[Collected data]
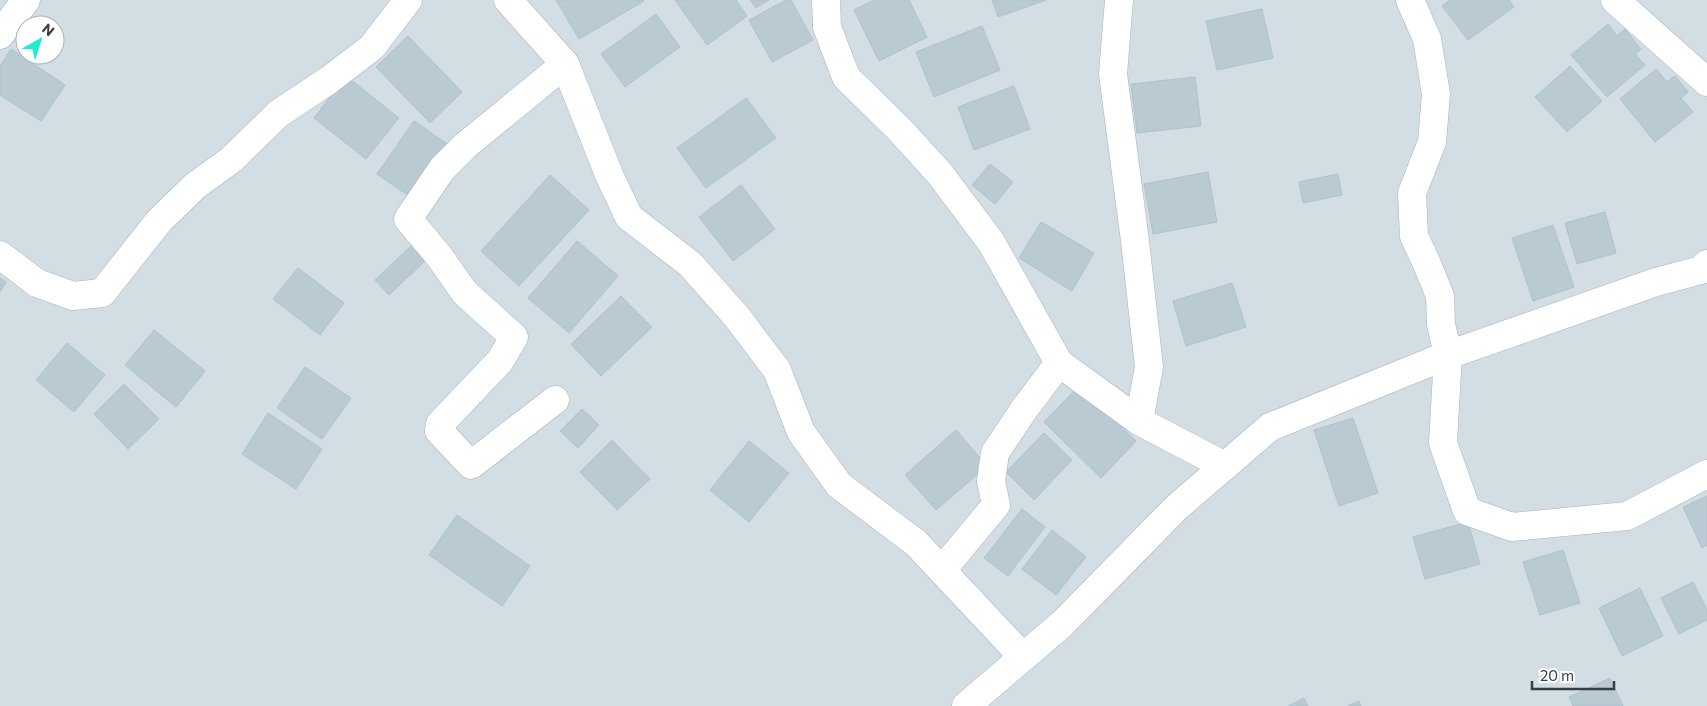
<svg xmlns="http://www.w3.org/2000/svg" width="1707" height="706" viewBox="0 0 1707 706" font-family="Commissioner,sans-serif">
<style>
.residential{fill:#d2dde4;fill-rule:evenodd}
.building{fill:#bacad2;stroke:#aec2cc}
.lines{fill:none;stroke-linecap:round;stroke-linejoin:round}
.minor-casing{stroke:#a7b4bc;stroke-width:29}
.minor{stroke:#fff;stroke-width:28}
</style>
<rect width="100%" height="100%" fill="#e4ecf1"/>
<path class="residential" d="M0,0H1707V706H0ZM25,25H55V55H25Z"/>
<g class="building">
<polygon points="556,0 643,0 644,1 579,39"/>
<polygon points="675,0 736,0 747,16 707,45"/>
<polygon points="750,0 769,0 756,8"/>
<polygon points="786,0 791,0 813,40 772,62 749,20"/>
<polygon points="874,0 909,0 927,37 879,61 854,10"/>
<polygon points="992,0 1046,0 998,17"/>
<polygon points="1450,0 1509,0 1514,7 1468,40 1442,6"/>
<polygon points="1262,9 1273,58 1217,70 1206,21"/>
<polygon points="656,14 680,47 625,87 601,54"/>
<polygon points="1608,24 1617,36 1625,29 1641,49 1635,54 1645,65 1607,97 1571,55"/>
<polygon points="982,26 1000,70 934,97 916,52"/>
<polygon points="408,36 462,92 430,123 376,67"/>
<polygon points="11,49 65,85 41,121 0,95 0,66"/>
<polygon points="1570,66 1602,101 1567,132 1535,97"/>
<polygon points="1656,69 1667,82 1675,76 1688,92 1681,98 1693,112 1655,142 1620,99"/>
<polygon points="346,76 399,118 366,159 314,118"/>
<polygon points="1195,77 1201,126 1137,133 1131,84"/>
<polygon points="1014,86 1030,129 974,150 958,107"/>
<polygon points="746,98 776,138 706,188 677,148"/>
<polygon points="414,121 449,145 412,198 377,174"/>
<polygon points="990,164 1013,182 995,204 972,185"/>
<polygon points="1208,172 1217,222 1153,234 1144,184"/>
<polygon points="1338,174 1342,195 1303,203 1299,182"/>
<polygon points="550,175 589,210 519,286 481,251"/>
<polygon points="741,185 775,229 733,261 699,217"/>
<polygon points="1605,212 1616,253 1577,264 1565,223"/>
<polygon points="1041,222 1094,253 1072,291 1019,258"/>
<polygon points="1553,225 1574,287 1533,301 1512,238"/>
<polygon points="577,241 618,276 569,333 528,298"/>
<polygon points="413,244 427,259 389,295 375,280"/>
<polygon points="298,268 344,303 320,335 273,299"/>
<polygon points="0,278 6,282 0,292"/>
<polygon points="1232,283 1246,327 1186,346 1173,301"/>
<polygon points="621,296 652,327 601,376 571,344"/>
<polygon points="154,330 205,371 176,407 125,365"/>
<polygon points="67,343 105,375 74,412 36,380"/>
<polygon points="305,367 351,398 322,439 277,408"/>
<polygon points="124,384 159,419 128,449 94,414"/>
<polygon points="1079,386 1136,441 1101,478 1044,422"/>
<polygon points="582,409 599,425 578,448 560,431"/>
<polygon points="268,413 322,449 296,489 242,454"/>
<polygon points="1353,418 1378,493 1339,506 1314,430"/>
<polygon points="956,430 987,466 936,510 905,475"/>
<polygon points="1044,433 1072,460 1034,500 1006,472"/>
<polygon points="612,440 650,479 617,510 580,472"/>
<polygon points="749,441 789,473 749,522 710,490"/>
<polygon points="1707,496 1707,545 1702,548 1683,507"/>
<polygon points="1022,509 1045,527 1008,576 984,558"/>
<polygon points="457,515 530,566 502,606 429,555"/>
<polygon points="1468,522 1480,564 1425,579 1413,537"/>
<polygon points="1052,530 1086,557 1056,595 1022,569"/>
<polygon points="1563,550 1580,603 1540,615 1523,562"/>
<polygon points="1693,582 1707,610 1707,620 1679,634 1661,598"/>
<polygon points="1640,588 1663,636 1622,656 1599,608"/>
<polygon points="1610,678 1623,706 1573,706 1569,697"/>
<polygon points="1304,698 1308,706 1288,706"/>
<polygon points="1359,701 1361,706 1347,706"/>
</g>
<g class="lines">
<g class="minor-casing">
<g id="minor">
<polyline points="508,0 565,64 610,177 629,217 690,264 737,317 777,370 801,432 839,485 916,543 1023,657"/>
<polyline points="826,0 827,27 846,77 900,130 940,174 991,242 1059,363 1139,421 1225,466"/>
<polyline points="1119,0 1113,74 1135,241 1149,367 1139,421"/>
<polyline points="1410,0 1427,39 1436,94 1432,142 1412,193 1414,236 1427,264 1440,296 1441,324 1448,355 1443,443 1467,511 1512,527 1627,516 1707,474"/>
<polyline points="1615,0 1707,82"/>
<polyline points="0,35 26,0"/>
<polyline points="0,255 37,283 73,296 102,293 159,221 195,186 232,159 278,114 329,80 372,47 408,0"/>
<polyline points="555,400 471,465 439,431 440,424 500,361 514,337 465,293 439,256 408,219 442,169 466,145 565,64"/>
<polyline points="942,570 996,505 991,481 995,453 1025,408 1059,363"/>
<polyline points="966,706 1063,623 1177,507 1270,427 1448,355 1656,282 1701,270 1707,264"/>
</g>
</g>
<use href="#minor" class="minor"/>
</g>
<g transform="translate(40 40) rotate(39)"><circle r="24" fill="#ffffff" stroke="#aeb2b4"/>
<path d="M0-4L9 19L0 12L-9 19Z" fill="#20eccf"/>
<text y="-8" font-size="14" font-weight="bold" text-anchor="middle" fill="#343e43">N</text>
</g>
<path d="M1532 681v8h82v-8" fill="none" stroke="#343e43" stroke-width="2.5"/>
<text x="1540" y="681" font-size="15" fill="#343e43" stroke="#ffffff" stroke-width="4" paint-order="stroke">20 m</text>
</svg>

### Exercise requirements
Drop the images and copy all the data exactly.

### Response to this exercise
<svg xmlns="http://www.w3.org/2000/svg" width="1707" height="706" viewBox="0 0 1707 706" font-family="Commissioner,sans-serif">
<style>
.residential{fill:#d2dde4;fill-rule:evenodd}
.building{fill:#bacad2;stroke:#aec2cc}
.lines{fill:none;stroke-linecap:round;stroke-linejoin:round}
.minor-casing{stroke:#a7b4bc;stroke-width:29}
.minor{stroke:#fff;stroke-width:28}
</style>
<rect width="100%" height="100%" fill="#e4ecf1"/>
<path class="residential" d="M0,0H1707V706H0ZM25,25H55V55H25Z"/>
<g class="building">
<polygon points="556,0 643,0 644,1 579,39"/>
<polygon points="675,0 736,0 747,16 707,45"/>
<polygon points="750,0 769,0 756,8"/>
<polygon points="786,0 791,0 813,40 772,62 749,20"/>
<polygon points="874,0 909,0 927,37 879,61 854,10"/>
<polygon points="992,0 1046,0 998,17"/>
<polygon points="1450,0 1509,0 1514,7 1468,40 1442,6"/>
<polygon points="1262,9 1273,58 1217,70 1206,21"/>
<polygon points="656,14 680,47 625,87 601,54"/>
<polygon points="1608,24 1617,36 1625,29 1641,49 1635,54 1645,65 1607,97 1571,55"/>
<polygon points="982,26 1000,70 934,97 916,52"/>
<polygon points="408,36 462,92 430,123 376,67"/>
<polygon points="11,49 65,85 41,121 0,95 0,66"/>
<polygon points="1570,66 1602,101 1567,132 1535,97"/>
<polygon points="1656,69 1667,82 1675,76 1688,92 1681,98 1693,112 1655,142 1620,99"/>
<polygon points="346,76 399,118 366,159 314,118"/>
<polygon points="1195,77 1201,126 1137,133 1131,84"/>
<polygon points="1014,86 1030,129 974,150 958,107"/>
<polygon points="746,98 776,138 706,188 677,148"/>
<polygon points="414,121 449,145 412,198 377,174"/>
<polygon points="990,164 1013,182 995,204 972,185"/>
<polygon points="1208,172 1217,222 1153,234 1144,184"/>
<polygon points="1338,174 1342,195 1303,203 1299,182"/>
<polygon points="550,175 589,210 519,286 481,251"/>
<polygon points="741,185 775,229 733,261 699,217"/>
<polygon points="1605,212 1616,253 1577,264 1565,223"/>
<polygon points="1041,222 1094,253 1072,291 1019,258"/>
<polygon points="1553,225 1574,287 1533,301 1512,238"/>
<polygon points="577,241 618,276 569,333 528,298"/>
<polygon points="413,244 427,259 389,295 375,280"/>
<polygon points="298,268 344,303 320,335 273,299"/>
<polygon points="0,278 6,282 0,292"/>
<polygon points="1232,283 1246,327 1186,346 1173,301"/>
<polygon points="621,296 652,327 601,376 571,344"/>
<polygon points="154,330 205,371 176,407 125,365"/>
<polygon points="67,343 105,375 74,412 36,380"/>
<polygon points="305,367 351,398 322,439 277,408"/>
<polygon points="124,384 159,419 128,449 94,414"/>
<polygon points="1079,386 1136,441 1101,478 1044,422"/>
<polygon points="582,409 599,425 578,448 560,431"/>
<polygon points="268,413 322,449 296,489 242,454"/>
<polygon points="1353,418 1378,493 1339,506 1314,430"/>
<polygon points="956,430 987,466 936,510 905,475"/>
<polygon points="1044,433 1072,460 1034,500 1006,472"/>
<polygon points="612,440 650,479 617,510 580,472"/>
<polygon points="749,441 789,473 749,522 710,490"/>
<polygon points="1707,496 1707,545 1702,548 1683,507"/>
<polygon points="1022,509 1045,527 1008,576 984,558"/>
<polygon points="457,515 530,566 502,606 429,555"/>
<polygon points="1468,522 1480,564 1425,579 1413,537"/>
<polygon points="1052,530 1086,557 1056,595 1022,569"/>
<polygon points="1563,550 1580,603 1540,615 1523,562"/>
<polygon points="1693,582 1707,610 1707,620 1679,634 1661,598"/>
<polygon points="1640,588 1663,636 1622,656 1599,608"/>
<polygon points="1610,678 1623,706 1573,706 1569,697"/>
<polygon points="1304,698 1308,706 1288,706"/>
<polygon points="1359,701 1361,706 1347,706"/>
</g>
<g class="lines">
<g class="minor-casing">
<g id="minor">
<polyline points="508,0 565,64 610,177 629,217 690,264 737,317 777,370 801,432 839,485 916,543 1023,657"/>
<polyline points="826,0 827,27 846,77 900,130 940,174 991,242 1059,363 1139,421 1225,466"/>
<polyline points="1119,0 1113,74 1135,241 1149,367 1139,421"/>
<polyline points="1410,0 1427,39 1436,94 1432,142 1412,193 1414,236 1427,264 1440,296 1441,324 1448,355 1443,443 1467,511 1512,527 1627,516 1707,474"/>
<polyline points="1615,0 1707,82"/>
<polyline points="0,35 26,0"/>
<polyline points="0,255 37,283 73,296 102,293 159,221 195,186 232,159 278,114 329,80 372,47 408,0"/>
<polyline points="555,400 471,465 439,431 440,424 500,361 514,337 465,293 439,256 408,219 442,169 466,145 565,64"/>
<polyline points="942,570 996,505 991,481 995,453 1025,408 1059,363"/>
<polyline points="966,706 1063,623 1177,507 1270,427 1448,355 1656,282 1701,270 1707,264"/>
</g>
</g>
<use href="#minor" class="minor"/>
</g>
<g transform="translate(40 40) rotate(39)"><circle r="24" fill="#ffffff" stroke="#aeb2b4"/>
<path d="M0-4L9 19L0 12L-9 19Z" fill="#20eccf"/>
<text y="-8" font-size="14" font-weight="bold" text-anchor="middle" fill="#343e43">N</text>
</g>
<path d="M1532 681v8h82v-8" fill="none" stroke="#343e43" stroke-width="2.5"/>
<text x="1540" y="681" font-size="15" fill="#343e43" stroke="#ffffff" stroke-width="4" paint-order="stroke">20 m</text>
</svg>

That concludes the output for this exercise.